1. Dead Drift
The Dead Drift is best done with a 10 feet leader and tippet. That is 6 feet of leader three feet of the tippet. Keep the split shot three feet from the fly. Too close it will spook the fish, and too long you lose fly control.
Start by casting up stream and beyond. The intended line that is to be fish, [at about 2:00] followed by a immediate up stream mend of the line, this will help to get the fly down much quicker. As the drift progresses downstream mend the line as needed, to continue to maintain line control. First by raising the rod tip and when needed strip in line, as the drift passes on downstream lower the rod tip and feed the line out as needed.
The big secret to drifting flies to tributary fish is to maintain contact with the stream bottom, most of time the best technique is to use split shot placed between the leader and the tippet.
Presenting flies dead drifting is best suited for flies such as, egg flies, and nymphs. Fish are accustomed to seeing nymphs drifting freely past. This makes the dead drift the best method for fishing nymphs type flies. Egg flies are a little different, that is, nature has designed eggs to be denser than water. This means egg flies must drifted much slower so that the flies actually drift between the rocks as natural eggs would, unlike nymphs, which drift much higher in the water.
2. Down and Across
Down and across, or slow swing, this has evolved into a very productive method of fly presentation. The down-and-across is intended to be a tow part presentation. The first part is intended to be a dead drift along the river bottom. The second part of the presentation is the slow swing.
How is the presentation done?
A. Casts up and across the river at 2:00 as the fly drifts down stream, mend the line up stream to maintain a dead drift all the way down to 10:00 while following the drift with the rod tip.
B. Once the fly reaches 10:00 the currents will start to work the fly. The first thing that will happen is the fly will lift off the bottom. To counteract this, first lowing the rod tip and leading the line slide through your fingers, as needed. Doing one or both of these will normally do the job and of course keep mending the line as needed to maintain the desired slow slowing.

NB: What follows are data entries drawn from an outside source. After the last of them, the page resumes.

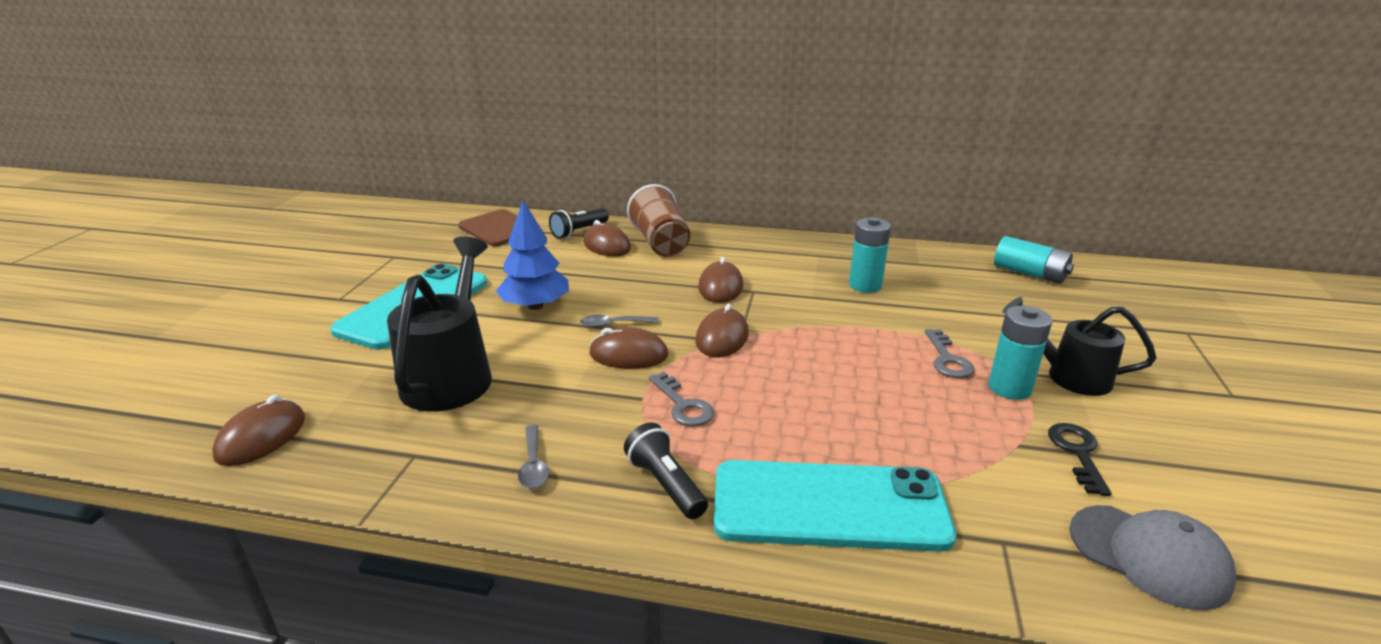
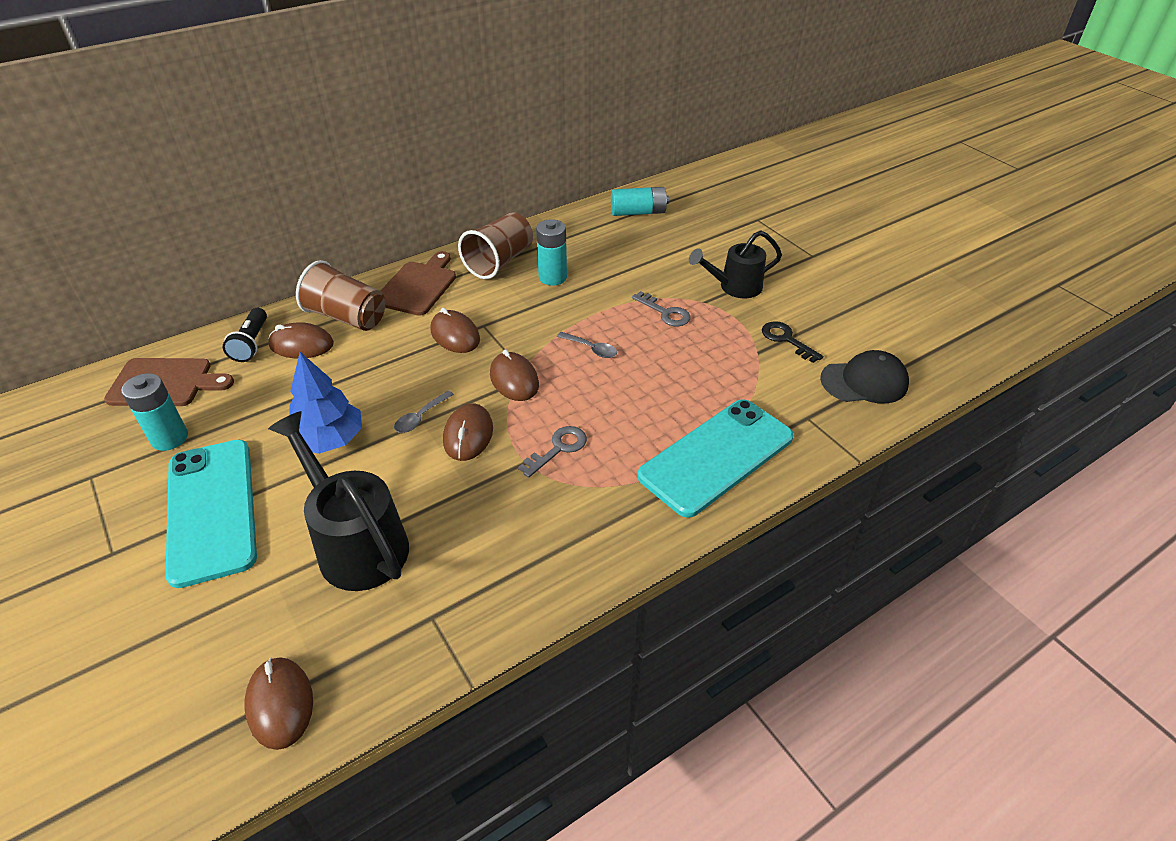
camera: 45 degrees left, 15 degrees up
(534, 465) = (525, 559): grey spoon -> grey spoon (591, 349)
(628, 354) = (468, 435): brown mouse -> brown mouse turned 45 degrees counterclockwise
(666, 484) = (620, 509): black flashlight -> none
(683, 405) = (558, 449): grey key -> grey key turned 60 degrees counterclockwise
(739, 246) = (418, 286): none -> brown cutting board
(831, 257) = (499, 261): none -> brown cup
(1009, 388) = (716, 315): turquoise battery -> turquoise battery (169, 438)
(1149, 556) = (864, 382): grey cap -> black cap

The advantage of this type of presentation is that the fish are given tow different looks at the fly, with the first part being the dead drift. The fly can be presented in profile. By doing this, the fish gets the best look at the fly’s dressing many tributary flies are design to be presented to the fish in profile. When the fly is allowed to start its slowing [and that’s when most of the bites will occur] the river currents can bring the flies life. The flies dressing will have a lot to do with this. Flies such as traditional wet flies, spey flies streamers are made to order with this type of presentation.
3. High Sticking
With winter water temperatures and below freezing air temperatures, ice will be a constant obstacle. The fat fly line carries lots of water through the guides of a fly rod. The guides can freeze solid in just a few casts. With the freezing problems and the fact that the fly must be kept on the river bottom, one of the easiest methods of easiest methods of presentation is called high sticking.
The high sticking method is best performed with a standard fly rod and fly line, and leaders. Start by working with 2 to 2½ rod links of lines. Casting upstream at ten o’clock, make a immediate upstream mend while holding the rod tip and line off the water, follow the drift with rod tip downstream to two o’clock while maintaining solid contact with the river bottom. As always, constant weight adjustment is always critical to maintaining the correct drift. For winter fishing do not fish more line than you can cast without pulling wet fly line through your rod tip, by doing this the ice will form on the fly line instead of in the guides of the rod. Beak the pools into small bites and systematically fish each section, by doing this you will avoid constant ice in the guides.